My dad has been on a ventilator for about a week now. He’s almost 82 years old and has pneumonia. We are not sure if he will live or not, but we are praying and trying to remain hopeful. Because he has these uncomfortable tubes down his throat, he has to be sedated heavily. So he can’t talk to us. We talk to him, and I think, through the fog, he knows we are there. But even though he can’t talk to us, I think he is still teaching us something.

Dad’s illness and possible death are, to me, like the summary of a lesson. By thinking about his current situation, it makes us examine what is important: faith, family, living a life of service to others. These are the things that matter. And his teaching will go on. We are passing on these lessons to our own children. How many of us in our 30s and 40s catch ourselves saying and doing the things our parents did? In my dad’s case, that’s a good thing.

Whenever he goes, he will leave behind a good wife and mother, two sons and two daughters, 15 grandchildren, and two great-grandchildren.



(He has told me countless times how blessed he is to have so many grandchildren.) He leaves a legacy of having taught thousands of other children, not his own, and some of whom still contact him by phone or letter to say that they still remember him and how to identify a tree or the names of the bones. I think even the young people at the Y will miss him. Dad is truly a teacher.

Tuesday, June 8, 2010

Boys or girls: which are easier?






Parents magazine asks whether it is easier to raise boys or girls. We have two girls, Teresa and Gabrielle, and five boys – Matt, Michael, Mark, Tim, and Stephen. But I have wondered what it would be like if we had the opposite, five girls and two boys. What if we had Terrence, Maddy, Gabriel, Michelle, Marcella, Tina, and Stephanie instead? How would our lives be any better or worse?

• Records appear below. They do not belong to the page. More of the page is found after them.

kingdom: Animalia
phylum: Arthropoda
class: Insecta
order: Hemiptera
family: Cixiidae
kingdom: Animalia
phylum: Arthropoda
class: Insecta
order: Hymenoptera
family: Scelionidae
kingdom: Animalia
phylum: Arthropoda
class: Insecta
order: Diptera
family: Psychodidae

Boys seem to require more maintenance early on. For example, it is our experience that boys are harder to potty train than girls, and girls seem less prone to wetting the bed. That means that girls smell better than the boys, too. Girls would also save us money on diapers and pull-ups and the time we spend washing bed linens and stinky boys.

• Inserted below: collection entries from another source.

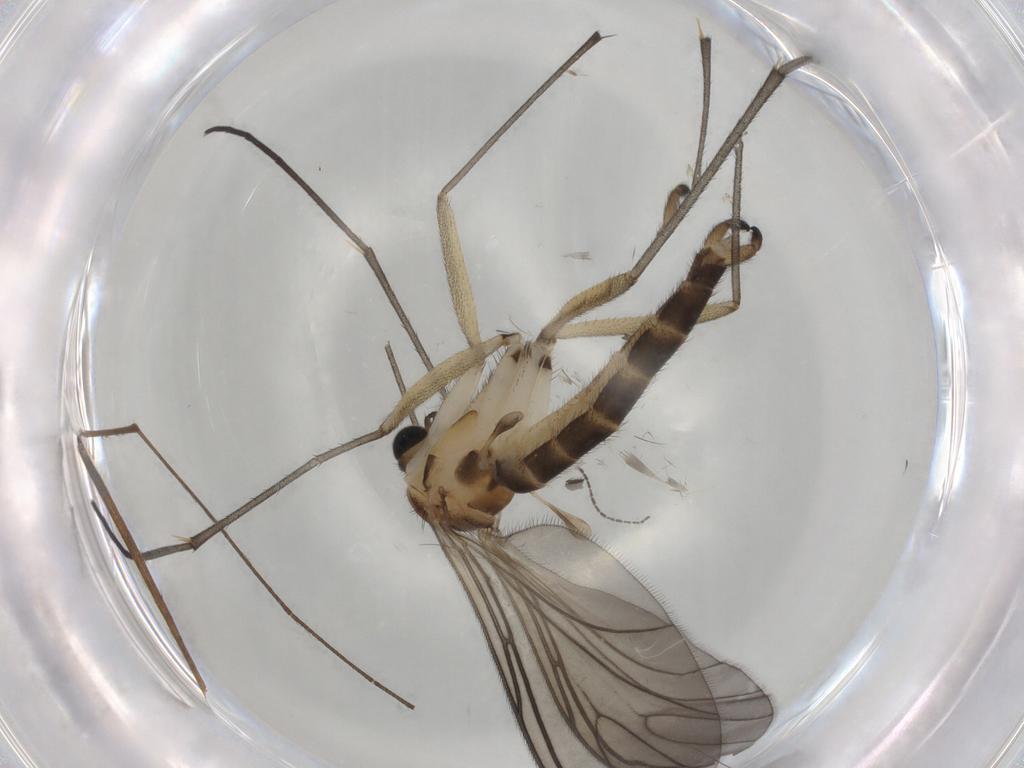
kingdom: Animalia
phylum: Arthropoda
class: Insecta
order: Diptera
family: Sciaridae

Life would be quieter without all these boys. Our sons seem to have two volume levels: loud and full-blast. That makes their choice of conversation topics sometimes unfortunate. Little boys find words like poop and pee and toilets hilarious. If we had more girls, these would hardly be regular topics of conversation and the cause of raucous laughter.


Our house would be neater and fewer things would be broken if we had more girls than boys. We have to remind our sons all the time that they are not to have light saber fights in the house. We also have to remind them to pick up all their toys. Currently we are having a problem with army men scattered throughout the kitchen and dining room.

On the other hand, I think it would be more difficult to have more girls than boys as they got older. Eventually, I would have four teenage girls. In such a case, our two bathrooms would not be adequate. I would likely have to resign myself to brushing my teeth out in the yard, holding a cup of water.

Girls would be more expensive. They need more healthcare and beauty products than boys do. For example, my older daughter has two bottles of shampoo and two bottles of conditioner for some reason. She also has a variety of soaps and washes. Conversely, my oldest son uses some product which acts as shampoo, conditioner, and moisturizing body wash all in one.

Girls seem to need more clothes and the accessories that go with them. It seems that just about every month my wife has to take Teresa out clothes shopping because she doesn’t have one of this or that item. My younger boys have worn or will wear almost all the clothes that their older brother has worn. My girls, because they have different builds, will wear almost nothing the same.

So what are we going to do? My wife and I have come up with a plan we think will work. We will see if there are any families who want to trade our boys for their girls for the next few years. When they hit the teenage years, we’ll take our boys back.